Archive for July 1, 2010

New light through a gravitational lens

Posted in The Universe and Stuff with tags , , , , on July 1, 2010 by telescoper

New data from the European Space Agency’s Herschel Space Observatory have just been released that shed new light on a well-known gravitational lens system involving the cluster Abell 2218. You can get more details and higher-resolution pictures from the STFC press release or from the dedicated Herschel Outreach Website, but I couldn’t resist putting this nice picture up.

Image Credit: ESA/SPIRE and HERMES Consortia

This triptych shows the region of sky around the massive galaxy cluster Abell 2218, as seen by the SPIRE instrument on Herschel and by the Hubble Space Telescope. On the far left, we have images at the three SPIRE wavelength bands (in the far-infrared part of the spectrum), while the centre image is a false-colour composite. The centre of the galaxy cluster is shown as a white cross-hair, while the large orange-yellow blob just below it is a much more distant galaxy.

On the far right you can see an optical image of the same cluster taken using the Hubble Space Telescope. Working at much shorter, optical wavelengths, the resolution here is much higher. This makes it possible to see the complicated pattern of  arcs caused by the distortion of light as it travels through the gravitational field of the cluster from background sources to the observer.
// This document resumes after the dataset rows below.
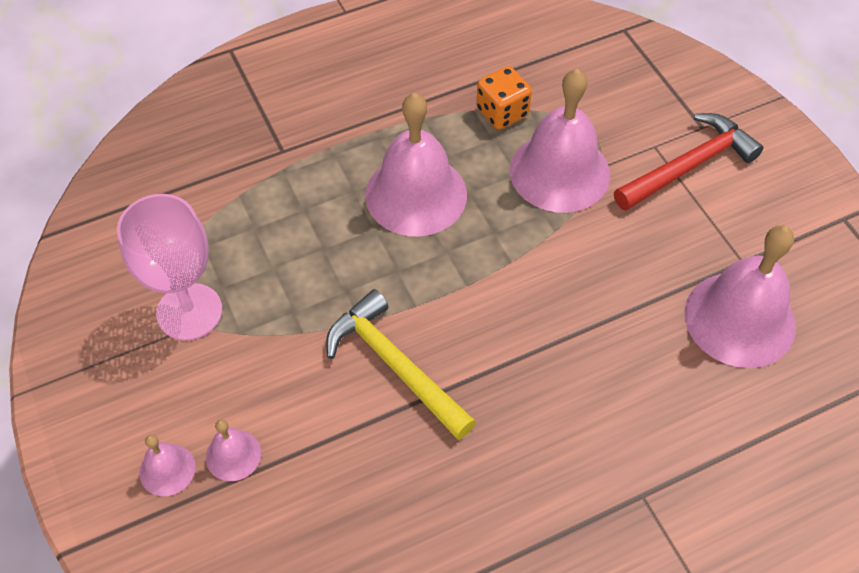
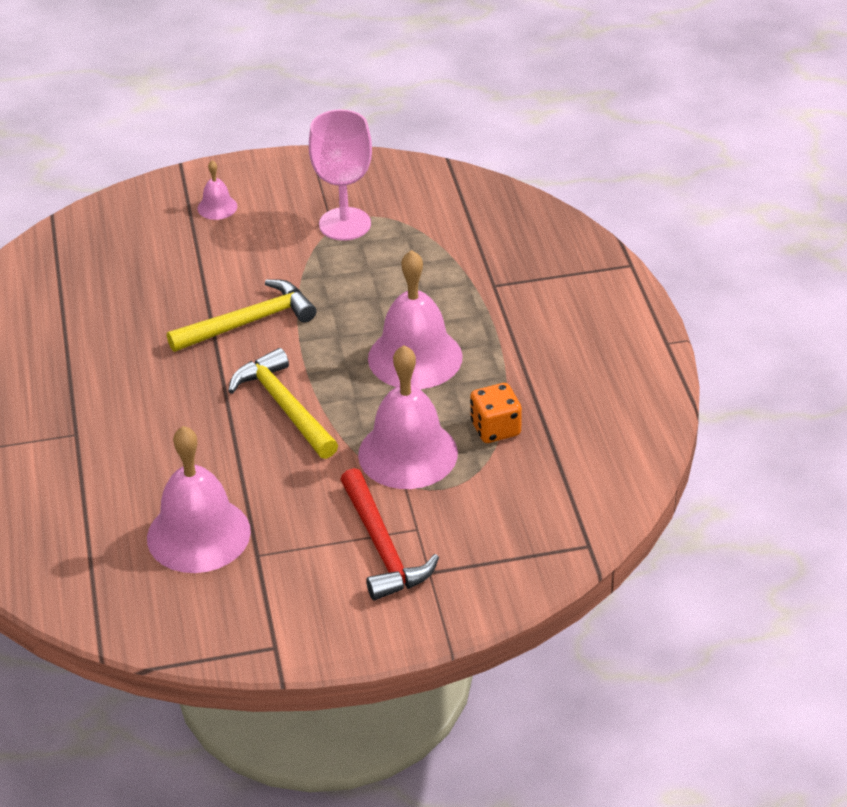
camera: 105 degrees right, 15 degrees down
(233, 455) = (213, 237): pink bell -> none
(526, 292) = (284, 406): none -> yellow hammer

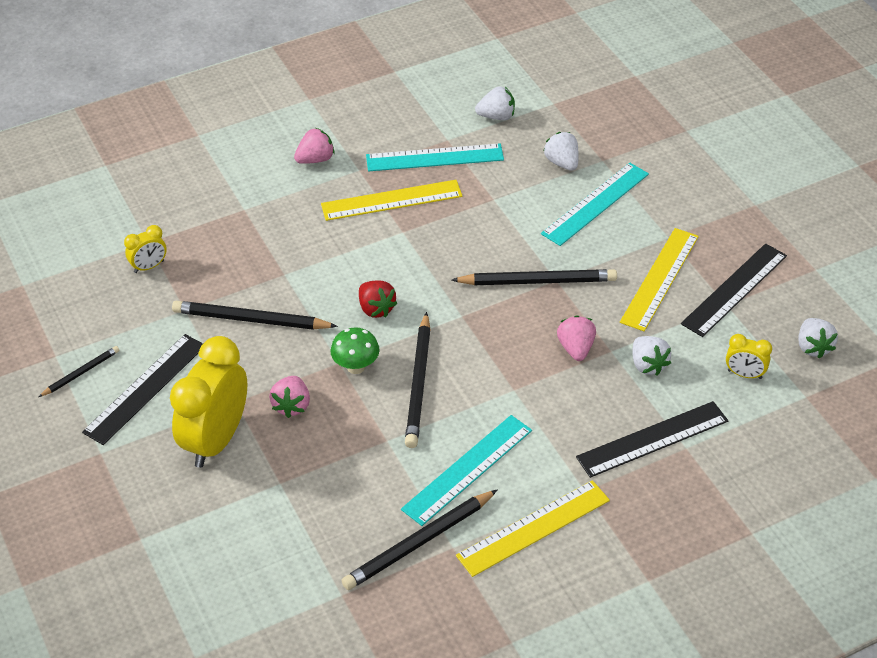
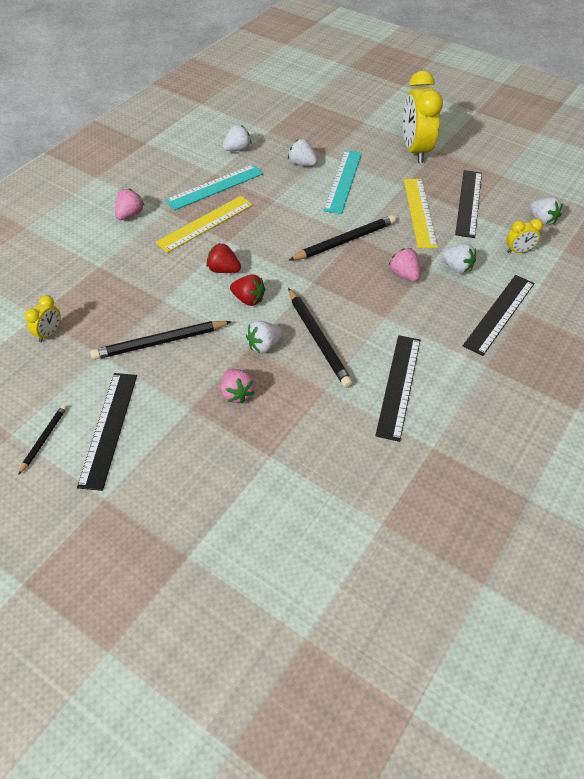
camera: 30 degrees left, 5 degrees up
(216, 440) = (196, 445): yellow clock -> yellow clock (415, 151)
(356, 367) = (264, 345): green mushroom -> white strawberry
(373, 264) = (223, 270): none -> red strawberry
(419, 542) = (407, 455): black pencil -> none
(467, 469) = (398, 386): turquoise ruler -> black ruler
(533, 528) = (475, 407): yellow ruler -> none

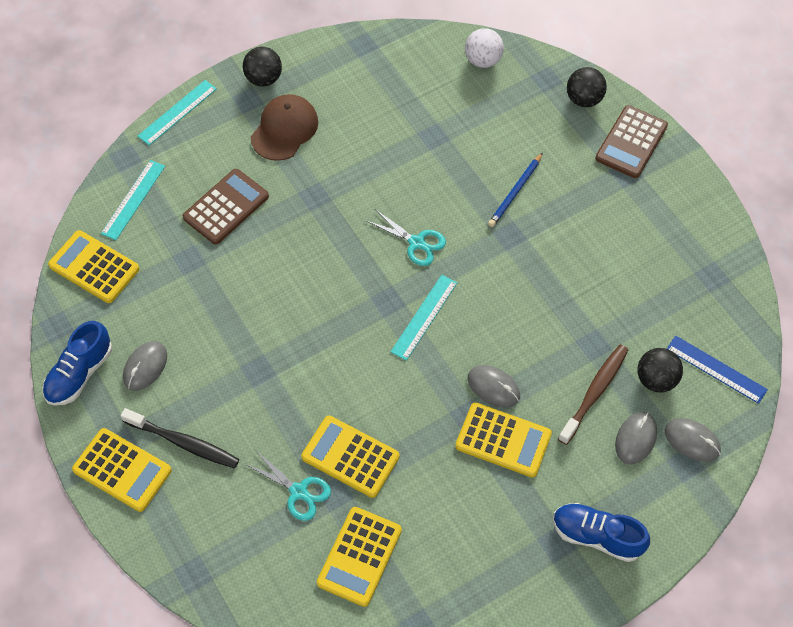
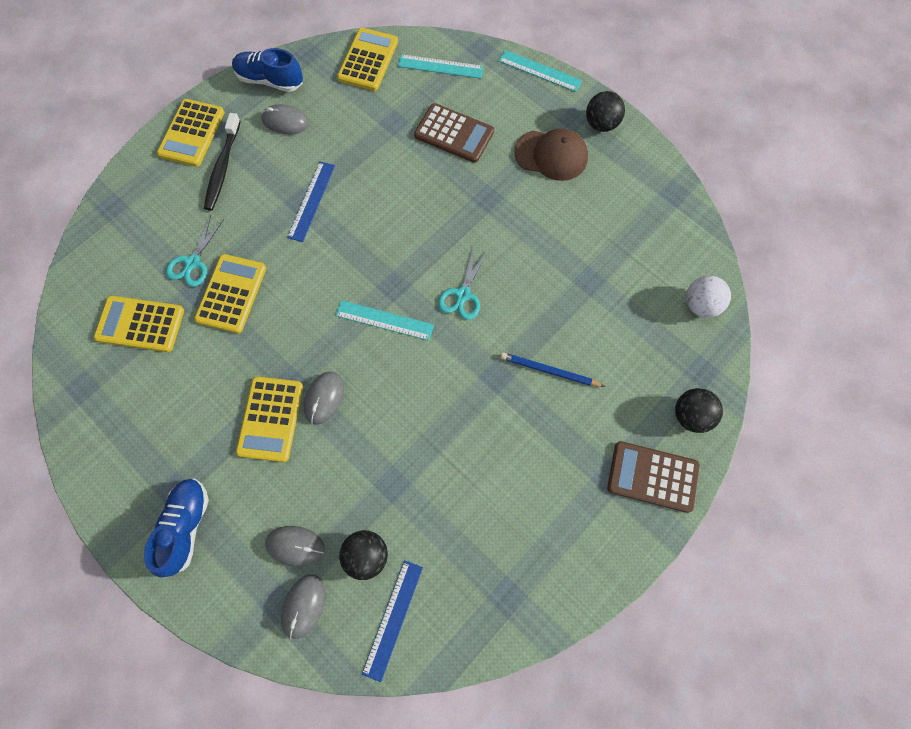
camera: 75 degrees right, 10 degrees up
(261, 358) = (311, 201): none -> blue ruler
(594, 392) = (338, 495): brown toothbrush -> none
The cluster acts as a gigantic optical system that produces magnified but warped images of very distant galaxies that lie behind it. It’s not designed to act as proper lens, of course, so the images it produces are deformed versions of the original, but they yield sufficient clues to work out the optical properties of the gravitational lens.

Clusters like this tend to contain lots of elliptical galaxies which are not bright in the SPIRE wavebands, so what we see with Herschel is very different from the Hubble view. What Herschel has  done in this particular case is  to reveal that this  gravitational lens produces at least one bright image in the far-infrared part of the spectrum. This is produced by a very distant galaxy which we probably would not have been able to see at all, even with Herschel, had it not been located fortuitously close to a perfect alignment with the optical axis of the Abell 2218 system. Although the image we see is distorted we can still learn a lot about the source that produced using the new data.